Talking to Your Kids About Disasters
Emergencies can be frightening. There's no getting around it.
While the last thing you want to do is scare your child, it's important to broach the subject. If you do, you'll help diffuse some of the anxiety that will inevitably occur. Bottomline, when children feel prepared, they cope better.
In my house, disasters come up in conversation A LOT. After all, my job focuses on emergency preparedness education or as my daughter puts it, "I tweet stuff so people stay safe."
My approach has been to be direct. I keep things high-level and age appropriate, leaving out the really scary details, but I don't sugar coat it either. Most experts agree the worst thing you can do is tell your child a disaster won’t happen.
Below are a few of my tried and true tactics for tackling the topic with my daughter. It's an important discussion, and for a little perspective, it can’t possibly be worse than explaining the “birds & bees" -- the conversation I'm truly dreading!

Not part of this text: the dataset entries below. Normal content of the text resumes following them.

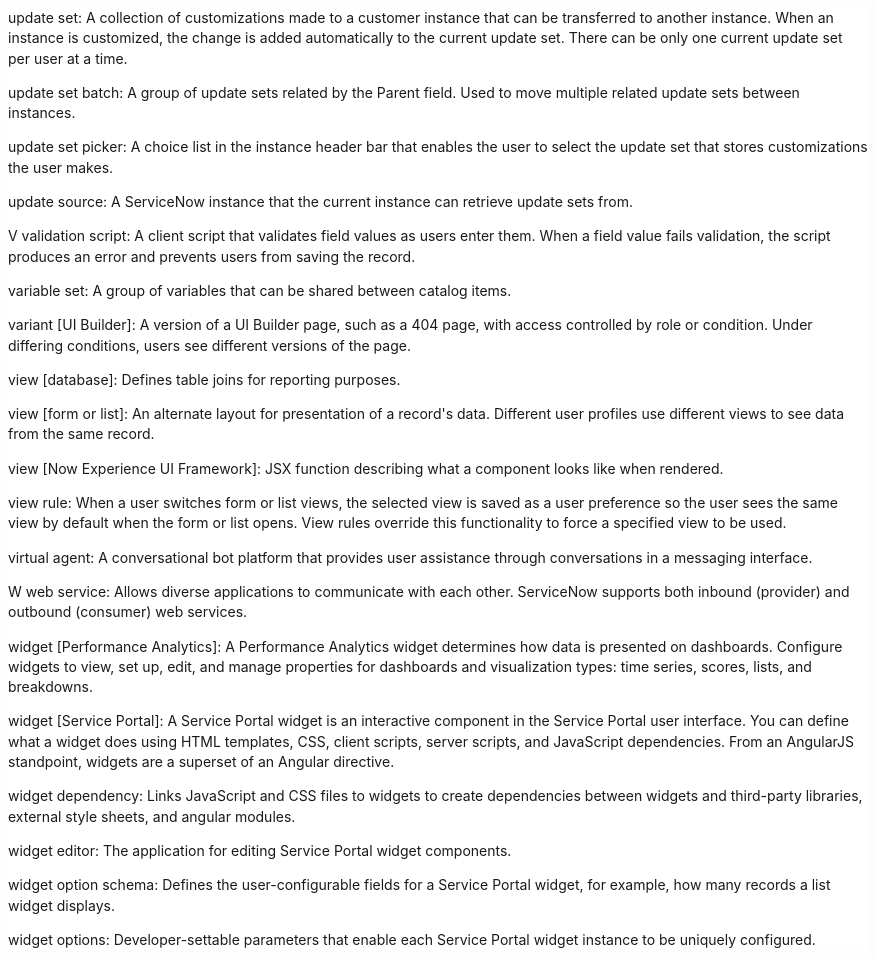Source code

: update set: A collection of customizations made to a customer instance that can be transferred to another instance. When an instance is customized, the change is added automatically to the current update set. There can be only one current update set per user at a time.

update set batch: A group of update sets related by the Parent field. Used to move multiple related update sets between instances.

update set picker: A choice list in the instance header bar that enables the user to select the update set that stores customizations the user makes.

update source: A ServiceNow instance that the current instance can retrieve update sets from.

V
validation script: A client script that validates field values as users enter them. When a field value fails validation, the script produces an error and prevents users from saving the record.

variable set: A group of variables that can be shared between catalog items.

variant [UI Builder]: A version of a UI Builder page, such as a 404 page, with access controlled by role or condition. Under differing conditions, users see different versions of the page.

view [database]: Defines table joins for reporting purposes.

view [form or list]: An alternate layout for presentation of a record's data. Different user profiles use different views to see data from the same record.

view [Now Experience UI Framework]: JSX function describing what a component looks like when rendered.

view rule: When a user switches form or list views, the selected view is saved as a user preference so the user sees the same view by default when the form or list opens. View rules override this functionality to force a specified view to be used.

virtual agent: A conversational bot platform that provides user assistance through conversations in a messaging interface.

W
web service: Allows diverse applications to communicate with each other. ServiceNow supports both inbound (provider) and outbound (consumer) web services.

widget [Performance Analytics]: A Performance Analytics widget determines how data is presented on dashboards. Configure widgets to view, set up, edit, and manage properties for dashboards and visualization types: time series, scores, lists, and breakdowns.

widget [Service Portal]: A Service Portal widget is an interactive component in the Service Portal user interface. You can define what a widget does using HTML templates, CSS, client scripts, server scripts, and JavaScript dependencies. From an AngularJS standpoint, widgets are a superset of an Angular directive.

widget dependency: Links JavaScript and CSS files to widgets to create dependencies between widgets and third-party libraries, external style sheets, and angular modules.

widget editor: The application for editing Service Portal widget components.

widget option schema: Defines the user-configurable fields for a Service Portal widget, for example, how many records a list widget displays.

widget options: Developer-settable parameters that enable each Service Portal widget instance to be uniquely configured.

- Make it tangible. Talk about local emergency risks in realistic terms – what they might look like and sound like and why it’s important to prepare. I found it useful to focus on the science of potential hazards, helping build curiosity and interest not fear.
- Involve kids in your emergency planning. The more they take part, the more likely they'll remember what to do. Plus, they may have some good ideas!
- Review your plan regularly. Go over where your family will reunite if separated during a disaster. Talk about who their emergency school or daycare pick-ups are and which people in the neighbourhood can be counted on for help. More repetition means more retention.
- Take a prep tour. Go around the house and show your kids where emergency supplies are kept. Depending on their age, it’s not a bad idea to give them the 101 on using a fire extinguisher.
- Hold practice drills. It’s like developing preparedness muscle memory. The more familiar kids get with a routine, the less likely they are to panic. This is one situation where you want your child on auto-pilot. I do this with “Drop, Cover, Hold On”. Fire drills are another good example.
- Role play. This is a fun way to test if your chats are sinking in. Outline a potential scenario and have your child share what they’d do. If necessary, provide gentle reminders and prompts. Repeat the scenario in a few days or until you think the info has stuck.
- Be adaptable. Living in Victoria, my primary preparedness concern is earthquakes. At first, the concept was pretty abstract to my daughter, but the conversations and questions have gotten more focused with age. Be prepared to up your game as your child gets older.
- Follow their lead. As most moms know, kids are pretty good at signaling how much information they’re ready to handle. Let them set the pace using their questions as a guide.
- Be reassuring. Don’t get so focused on the nuts-and-bolts of preparedness that you forget to remind your children they’re safe and protected. I routinely tell my daughter the hazards we discuss may never happen, but that it's my job to keep her safe and big part of that is teaching her what to expect and do.